The possible proof that she might already have some feelings toward him was in the fact she had actually let him kiss her. It had been a week ago, in her car. They had gone out to a movie together. She had driven and had taken him back to his truck. There was no sense in taking two vehicles and since she drove a Prius, and he a gas guzzling behemoth of a truck, she volunteered. People like you are killing this planet!” she had told him and he'd replied that it was because of his work.
She was waiting for him to get out when he had called her name; “Ashleigh…” She thought later that it was perhaps an interesting parallel between Patrick and the other man; they had each, after all, approached her in the same monosyllabic way; except that Patrick’s intonation was quite different and he didn't attempt to kiss her when she turned; instead he’d said, “Both hands on the wheel, staring straight ahead, are we Ashleigh? Are you ever going to let me kiss you goodnight?” while she had stupidly replied, instantly regretting it, “I was just looking to see how much gas I had! This may be a hybrid but it does take gas occasionally!”
Instead of laughing, he leaned in close to glance at the gauge. “...You're right…,” and had at that moment taken the opportunity to kiss her on the cheek. He pecked her again, this time brushing past her lips when she instinctively jumped and turned towards him. What surprised her most was that she hadn't pushed him away, as perhaps she should have. “That wasn't so bad, was it?” he'd asked but by that time she’d recovered. “Goodnight, Patrick!” she’d said leaning as far back as she
could within the confining limits of her small car.
He had hesitated, watching her. She hated that. She hated it when he looked at her like that. Even though she was staring straight ahead, hands still on the wheel, and repeating for the third or even fourth time, “Goodnight!” she could tell he was studying her.
He had touched her arm gently, just a grazing touch that lingered briefly. He often did that, and it bothered her, and at that time it had added to her sense of annoyance. She didn't like people, men particularly, touching her; not without permission. But he did it anyway, even though he knew it bothered her. It was not a mystery that he understood her aversion; she had repeatedly told him so. Even so, his touch was light as air. It was a touch reserved to awaken another from a light sleep– the light touch and the eyes fly open. She couldn't decide why, exactly, Patrick touched her arm like that, or sometimes placed his hand on the small of her back in way of greeting or saying goodbye. After that and after a smile that reached up into his eyes – he had nice eyes; alive and exceptionally clear - he had climbed out of her car and carefully latched the door shut behind him. She waited as he crossed the headlight beam from her car and unlocked the door to his truck. Only then did she drive off. He would have done the same for her. It was the least she could have done for him.

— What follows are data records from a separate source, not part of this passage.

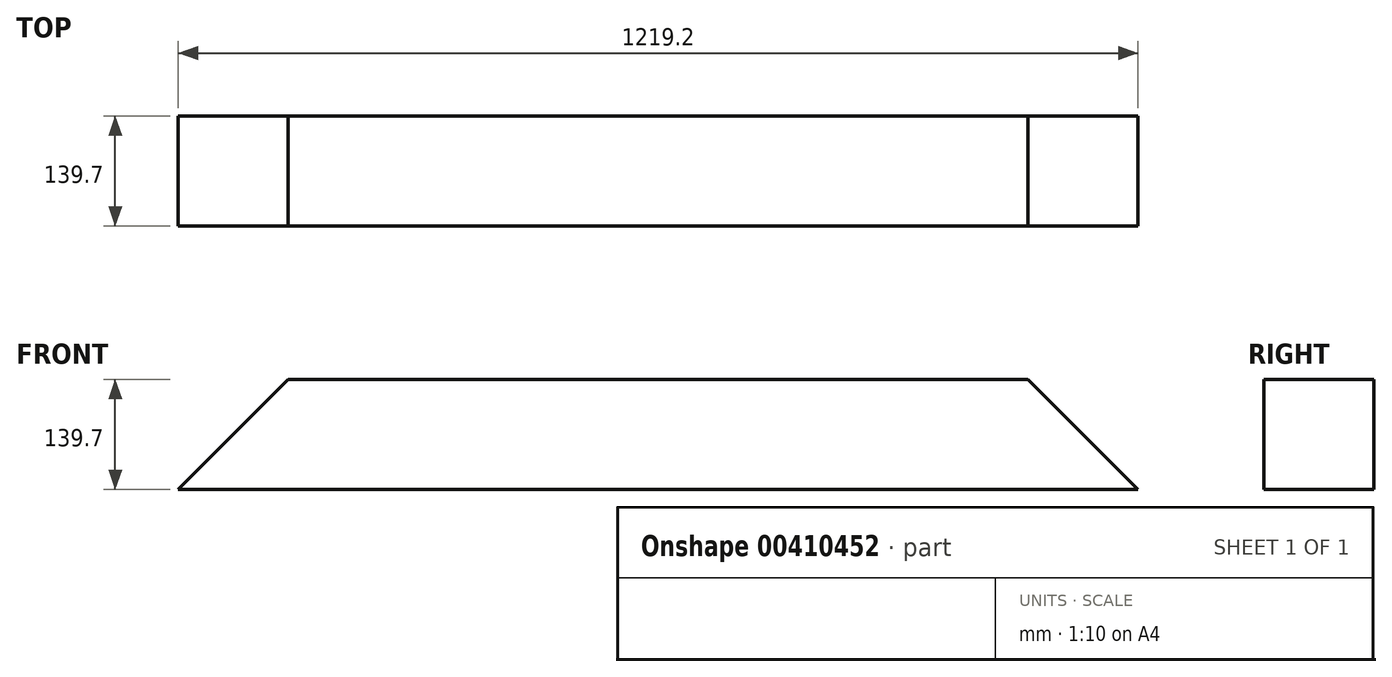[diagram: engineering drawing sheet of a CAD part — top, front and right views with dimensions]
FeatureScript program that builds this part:
annotation { "Feature Type Name" : "Feature", "Feature Type Description" : "" }
export const myFeature = defineFeature(function(context is Context, id is Id, definition is map)
    precondition{}
    {
        {
            var Q0;
            Q0=qCreatedBy(makeId("Front.planeOp"),FACE);
            var sketch = newSketch(context, id + "F0", { "sketchPlane" : qUnion([Q0])});
            skLineSegment(sketch, "E0.bottom", {"start": v(609.6, -69.85) * mm, "end": v(-609.6, -69.85) * mm});
            skLineSegment(sketch, "E0.top", {"start": v(609.6, 69.85) * mm, "end": v(-609.6, 69.85) * mm});
            skLineSegment(sketch, "E0.left", {"start": v(609.6, -69.85) * mm, "end": v(609.6, 69.85) * mm});
            skLineSegment(sketch, "E0.right", {"start": v(-609.6, -69.85) * mm, "end": v(-609.6, 69.85) * mm});
            skPoint(sketch, "E0.middle", {"position": v(0, 0) * mm});
            skLineSegment(sketch, "E1", {"start": v(-609.6, -69.85) * mm, "end": v(-469.9, 69.85) * mm});
            skLineSegment(sketch, "E2", {"start": v(609.6, -69.85) * mm, "end": v(469.9, 69.85) * mm});
            skSolve(sketch);
        }
        {
            var Q0;
            Q0=makeQuery(id+"F0.imprint","IMPRINT",FACE,{"disambiguationData":[TD([[makeQuery(id+"F0.imprint","IMPRINT",EDGE,{"derivedFrom":sQuery(id+"F0.wireOp",EDGE,"E0.bottom")}),-1.0]])]});
            extrude(context, id + "F1", {"entities" : qUnion([Q0]), "depth" : 139.7 * mm, "offsetDistance" : 25.4 * mm, "symmetric" : true});
        }
    });
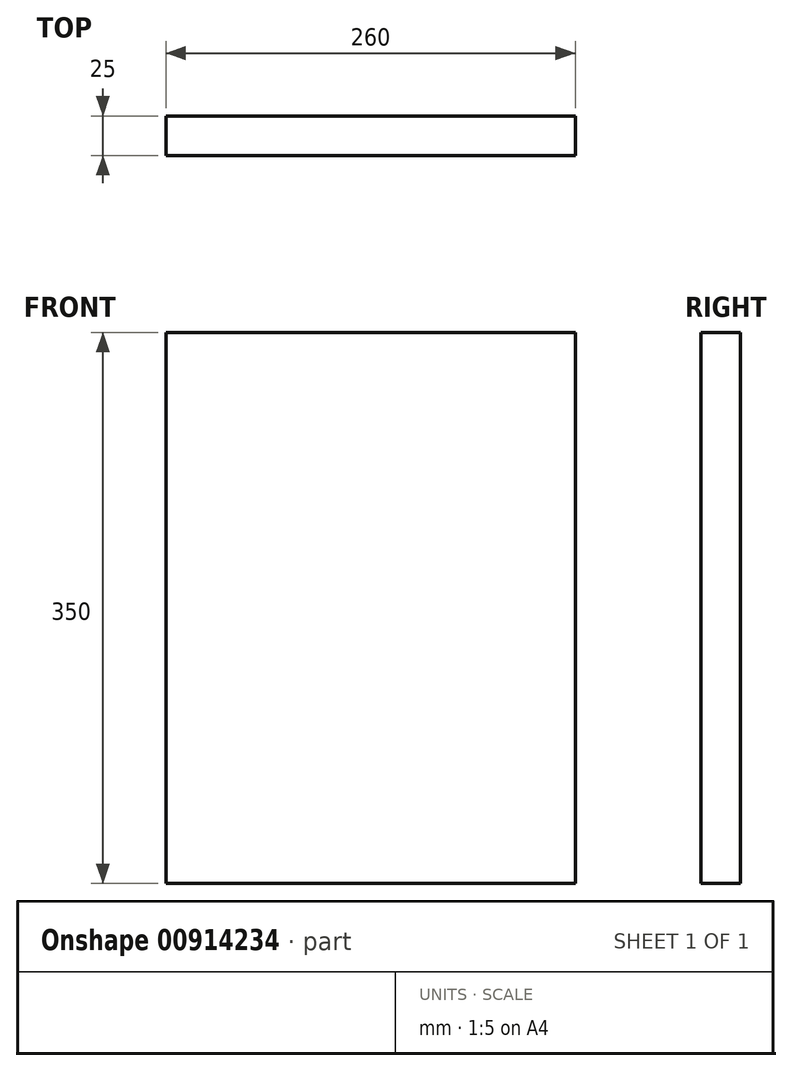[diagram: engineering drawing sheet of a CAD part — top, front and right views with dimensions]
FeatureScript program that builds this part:
annotation { "Feature Type Name" : "Feature", "Feature Type Description" : "" }
export const myFeature = defineFeature(function(context is Context, id is Id, definition is map)
    precondition{}
    {
        {
            var Q0;
            Q0=qCreatedBy(makeId("Front.planeOp"),FACE);
            var sketch = newSketch(context, id + "F0", { "sketchPlane" : qUnion([Q0])});
            skLineSegment(sketch, "E0.bottom", {"start": v(-123.24, 182.75) * mm, "end": v(136.76, 182.75) * mm});
            skLineSegment(sketch, "E0.top", {"start": v(-123.24, -167.25) * mm, "end": v(136.76, -167.25) * mm});
            skLineSegment(sketch, "E0.left", {"start": v(-123.24, 182.75) * mm, "end": v(-123.24, -167.25) * mm});
            skLineSegment(sketch, "E0.right", {"start": v(136.76, 182.75) * mm, "end": v(136.76, -167.25) * mm});
            skSolve(sketch);
        }
        {
            var Q0;
            Q0=makeQuery(id+"F0.imprint","IMPRINT",FACE,{"disambiguationData":[TD([[makeQuery(id+"F0.imprint","IMPRINT",EDGE,{"derivedFrom":sQuery(id+"F0.wireOp",EDGE,"E0.bottom")}),-1.0]])]});
            extrude(context, id + "F1", {"entities" : qUnion([Q0]), "depth" : 25 * mm, "offsetDistance" : 25 * mm});
        }
    });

But would he try kissing her again tonight? She decided he would, probably. Once on entering: she'd greet him at the door, offering him her cheek as he handed over the Chinese food – and then again on leaving. Standing at the door about ready to leave, he'd hesitate, and, turning back to her, she'd again let him kiss her on the cheek; and then, again, maybe, on her lips - but just once. Her heart involuntarily twisted at the thought. God, what would he do? She wanted him to kiss her, she realized, blushing as she thought this so that the heat rushed up into her face and down her neck; but would he try for more? She wasn't ready for that; someday, perhaps, but not tonight.